Box 6 (Classes, or Regional or Other Groups, of Members that the Corporation is Authorized to Establish): A corporation may elect to have more than one class of members. If the corporation has only one class of members, Box 6 should state:
"There is one class of members. Each member is entitled to receive notice of and to attend and be heard at all meetings of the corporation and shall have one vote in all such meetings."
If the corporation wishes to have two or more classes of members, then the voting rights attached to each class must be stated in the articles. If a class of members is created in the articles, the default rule is that each member of the class has one vote at all meetings of the members. However, the articles can remove this voting right. The articles can also give a class the exclusive right, voting separately as a class, to elect one or more directors of the corporation. Members within the same class can also have multiple votes. For example, members can have multiple votes depending on their level of financial support.

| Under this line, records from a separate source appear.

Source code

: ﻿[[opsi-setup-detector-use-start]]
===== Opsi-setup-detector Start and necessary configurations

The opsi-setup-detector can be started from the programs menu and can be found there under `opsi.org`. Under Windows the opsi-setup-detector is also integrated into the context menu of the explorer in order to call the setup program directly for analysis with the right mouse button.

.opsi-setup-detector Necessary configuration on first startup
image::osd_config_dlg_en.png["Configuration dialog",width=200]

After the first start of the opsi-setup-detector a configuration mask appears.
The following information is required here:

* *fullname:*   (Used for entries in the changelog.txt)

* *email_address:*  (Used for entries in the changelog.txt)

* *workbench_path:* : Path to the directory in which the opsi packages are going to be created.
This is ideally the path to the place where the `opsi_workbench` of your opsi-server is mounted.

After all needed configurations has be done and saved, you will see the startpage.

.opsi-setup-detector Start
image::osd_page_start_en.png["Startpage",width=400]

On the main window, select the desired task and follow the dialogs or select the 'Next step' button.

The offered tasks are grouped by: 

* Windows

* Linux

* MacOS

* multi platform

Box 8 (Additional Provisions): The articles can include any provision that might be included in a by-law. Some common optional provisions in Box 8 include:
No pecuniary gain for members. Every corporation that is a charity or a non-profit organization under the Income Tax Act will need to include the following:
"The corporation shall carry on its activities without pecuniary gain to its members and any profits or other accretions to the corporation shall be used in furtherance of its purposes."
Directors to serve without remuneration. Most corporations that are registered charities or a registered Canadian amateur athletic association will include:
"Directors shall serve without remuneration, and no director shall directly or indirectly receive any profit from his or her position as such, provided that a director may be reimbursed for reasonable expenses incurred in performing his or her services."
And the articles might also add the following:
"A director shall not be prohibited from receiving compensation for services provided to the corporation in another capacity."
Appointment of additional directors between annual meetings. The flexibility to increase the board between annual meetings can be useful where, for whatever reason, the board wishes to add further strength or talent without having to call a special meeting of members (or waiting until the next annual meeting):
"The directors are authorized to appoint one or more directors, who shall hold office for a term expiring not later than the close of the next annual meeting of members, but the total number of directors so appointed may not exceed one-third the number of directors elected or appointed at the last annual meeting of members."
Meetings of members outside Canada. A corporation can hold a meeting of members outside Canada only if all members consent or the articles so provide as follows:
"Meetings of members of the corporation may be held at any place in [specify foreign locations.]"
Conditions of membership. It is often logical, and less confusing, to elevate certain provisions that can only be amended by special resolution of members from the by-laws to the articles.
Method of giving members notice of meeting. See (e) above. Notice can be sent by delivery, electronic means, mail, notice board posting, or, if there are more than 250 members entitled to vote, publication in a newspaper or newsletter sent to all members.
Method of absentee voting. See (e) above. Corporations can have proxies or absentee ballots. Ballots can be cast by mail or electronic means or both.
Super-majority approvals. If the corporation wishes to adopt a more onerous regime for amending all or certain provisions of the articles or by-laws, it can provide for this in the articles. For example, the articles could provide the by-laws (or specified provisions in the by-laws) cannot be amended without a special resolution. If adopted, consider excluding the quorum requirement. If the quorum at a meeting of members cannot be met, the board should retain the power to vary it. Otherwise, a corporation may be forced to apply for a court-ordered meeting of members just to vary the quorum requirement.